What the task requires -
Please output every record exactly, keeping each line as it is.

Content revision data -
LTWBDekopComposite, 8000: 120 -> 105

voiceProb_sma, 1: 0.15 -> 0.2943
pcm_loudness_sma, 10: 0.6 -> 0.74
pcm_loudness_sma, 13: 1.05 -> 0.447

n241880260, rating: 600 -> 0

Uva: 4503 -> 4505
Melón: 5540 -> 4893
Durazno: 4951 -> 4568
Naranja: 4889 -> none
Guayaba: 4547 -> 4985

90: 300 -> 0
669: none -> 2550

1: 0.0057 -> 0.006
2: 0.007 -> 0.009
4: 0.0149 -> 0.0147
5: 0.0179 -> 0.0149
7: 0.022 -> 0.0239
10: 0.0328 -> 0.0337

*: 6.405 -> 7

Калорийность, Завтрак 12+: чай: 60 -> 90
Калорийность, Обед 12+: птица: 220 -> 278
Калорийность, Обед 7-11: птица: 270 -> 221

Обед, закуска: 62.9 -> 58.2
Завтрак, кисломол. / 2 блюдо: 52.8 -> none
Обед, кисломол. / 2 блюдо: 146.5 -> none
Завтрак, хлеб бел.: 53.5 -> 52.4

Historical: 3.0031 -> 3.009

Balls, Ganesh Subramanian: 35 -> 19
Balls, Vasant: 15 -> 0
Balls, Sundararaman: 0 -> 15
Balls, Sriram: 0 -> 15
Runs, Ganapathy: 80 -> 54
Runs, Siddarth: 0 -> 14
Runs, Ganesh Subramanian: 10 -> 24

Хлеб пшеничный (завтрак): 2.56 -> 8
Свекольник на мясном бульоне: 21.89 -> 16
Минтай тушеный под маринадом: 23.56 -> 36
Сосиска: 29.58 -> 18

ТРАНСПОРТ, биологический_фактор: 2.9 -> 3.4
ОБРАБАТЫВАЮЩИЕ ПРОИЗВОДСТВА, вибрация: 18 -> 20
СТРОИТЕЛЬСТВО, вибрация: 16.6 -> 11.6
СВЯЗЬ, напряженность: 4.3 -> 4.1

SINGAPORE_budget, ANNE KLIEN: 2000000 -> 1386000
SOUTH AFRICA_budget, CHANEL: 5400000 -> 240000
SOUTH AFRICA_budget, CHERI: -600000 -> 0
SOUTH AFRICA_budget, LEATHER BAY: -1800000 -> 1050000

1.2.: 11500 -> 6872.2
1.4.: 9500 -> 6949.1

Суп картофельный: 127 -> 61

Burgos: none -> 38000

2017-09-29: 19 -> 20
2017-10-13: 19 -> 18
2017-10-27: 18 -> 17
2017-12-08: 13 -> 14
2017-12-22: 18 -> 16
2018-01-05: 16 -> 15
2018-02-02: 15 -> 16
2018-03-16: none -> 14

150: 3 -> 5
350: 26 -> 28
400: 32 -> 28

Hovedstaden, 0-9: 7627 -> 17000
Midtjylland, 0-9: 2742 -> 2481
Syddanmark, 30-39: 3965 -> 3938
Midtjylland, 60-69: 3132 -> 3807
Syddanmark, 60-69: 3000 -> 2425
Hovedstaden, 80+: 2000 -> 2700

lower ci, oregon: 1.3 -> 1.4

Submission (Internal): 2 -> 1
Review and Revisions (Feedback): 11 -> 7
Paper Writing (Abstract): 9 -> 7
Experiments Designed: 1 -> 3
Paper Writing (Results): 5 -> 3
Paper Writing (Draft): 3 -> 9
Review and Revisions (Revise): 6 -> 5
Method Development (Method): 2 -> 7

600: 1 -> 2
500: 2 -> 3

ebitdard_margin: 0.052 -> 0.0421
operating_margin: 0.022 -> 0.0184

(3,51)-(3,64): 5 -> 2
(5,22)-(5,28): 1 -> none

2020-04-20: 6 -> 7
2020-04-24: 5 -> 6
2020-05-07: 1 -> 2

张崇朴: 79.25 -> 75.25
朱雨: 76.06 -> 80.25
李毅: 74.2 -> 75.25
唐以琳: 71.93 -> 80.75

Solution to this problem -
LTWBDekopComposite, 8000: 120 -> 105

voiceProb_sma, 1: 0.15 -> 0.2943
pcm_loudness_sma, 10: 0.6 -> 0.74
pcm_loudness_sma, 13: 1.05 -> 0.447

n241880260, rating: 600 -> 0

Uva: 4503 -> 4505
Melón: 5540 -> 4893
Durazno: 4951 -> 4568
Naranja: 4889 -> none
Guayaba: 4547 -> 4985

90: 300 -> 0
669: none -> 2550

1: 0.0057 -> 0.006
2: 0.007 -> 0.009
4: 0.0149 -> 0.0147
5: 0.0179 -> 0.0149
7: 0.022 -> 0.0239
10: 0.0328 -> 0.0337

*: 6.405 -> 7

Калорийность, Завтрак 12+: чай: 60 -> 90
Калорийность, Обед 12+: птица: 220 -> 278
Калорийность, Обед 7-11: птица: 270 -> 221

Обед, закуска: 62.9 -> 58.2
Завтрак, кисломол. / 2 блюдо: 52.8 -> none
Обед, кисломол. / 2 блюдо: 146.5 -> none
Завтрак, хлеб бел.: 53.5 -> 52.4

Historical: 3.0031 -> 3.009

Balls, Ganesh Subramanian: 35 -> 19
Balls, Vasant: 15 -> 0
Balls, Sundararaman: 0 -> 15
Balls, Sriram: 0 -> 15
Runs, Ganapathy: 80 -> 54
Runs, Siddarth: 0 -> 14
Runs, Ganesh Subramanian: 10 -> 24

Хлеб пшеничный (завтрак): 2.56 -> 8
Свекольник на мясном бульоне: 21.89 -> 16
Минтай тушеный под маринадом: 23.56 -> 36
Сосиска: 29.58 -> 18

ТРАНСПОРТ, биологический_фактор: 2.9 -> 3.4
ОБРАБАТЫВАЮЩИЕ ПРОИЗВОДСТВА, вибрация: 18 -> 20
СТРОИТЕЛЬСТВО, вибрация: 16.6 -> 11.6
СВЯЗЬ, напряженность: 4.3 -> 4.1

SINGAPORE_budget, ANNE KLIEN: 2000000 -> 1386000
SOUTH AFRICA_budget, CHANEL: 5400000 -> 240000
SOUTH AFRICA_budget, CHERI: -600000 -> 0
SOUTH AFRICA_budget, LEATHER BAY: -1800000 -> 1050000

1.2.: 11500 -> 6872.2
1.4.: 9500 -> 6949.1

Суп картофельный: 127 -> 61

Burgos: none -> 38000

2017-09-29: 19 -> 20
2017-10-13: 19 -> 18
2017-10-27: 18 -> 17
2017-12-08: 13 -> 14
2017-12-22: 18 -> 16
2018-01-05: 16 -> 15
2018-02-02: 15 -> 16
2018-03-16: none -> 14

150: 3 -> 5
350: 26 -> 28
400: 32 -> 28

Hovedstaden, 0-9: 7627 -> 17000
Midtjylland, 0-9: 2742 -> 2481
Syddanmark, 30-39: 3965 -> 3938
Midtjylland, 60-69: 3132 -> 3807
Syddanmark, 60-69: 3000 -> 2425
Hovedstaden, 80+: 2000 -> 2700

lower ci, oregon: 1.3 -> 1.4

Submission (Internal): 2 -> 1
Review and Revisions (Feedback): 11 -> 7
Paper Writing (Abstract): 9 -> 7
Experiments Designed: 1 -> 3
Paper Writing (Results): 5 -> 3
Paper Writing (Draft): 3 -> 9
Review and Revisions (Revise): 6 -> 5
Method Development (Method): 2 -> 7

600: 1 -> 2
500: 2 -> 3

ebitdard_margin: 0.052 -> 0.0421
operating_margin: 0.022 -> 0.0184

(3,51)-(3,64): 5 -> 2
(5,22)-(5,28): 1 -> none

2020-04-20: 6 -> 7
2020-04-24: 5 -> 6
2020-05-07: 1 -> 2

张崇朴: 79.25 -> 75.25
朱雨: 76.06 -> 80.25
李毅: 74.2 -> 75.25
唐以琳: 71.93 -> 80.75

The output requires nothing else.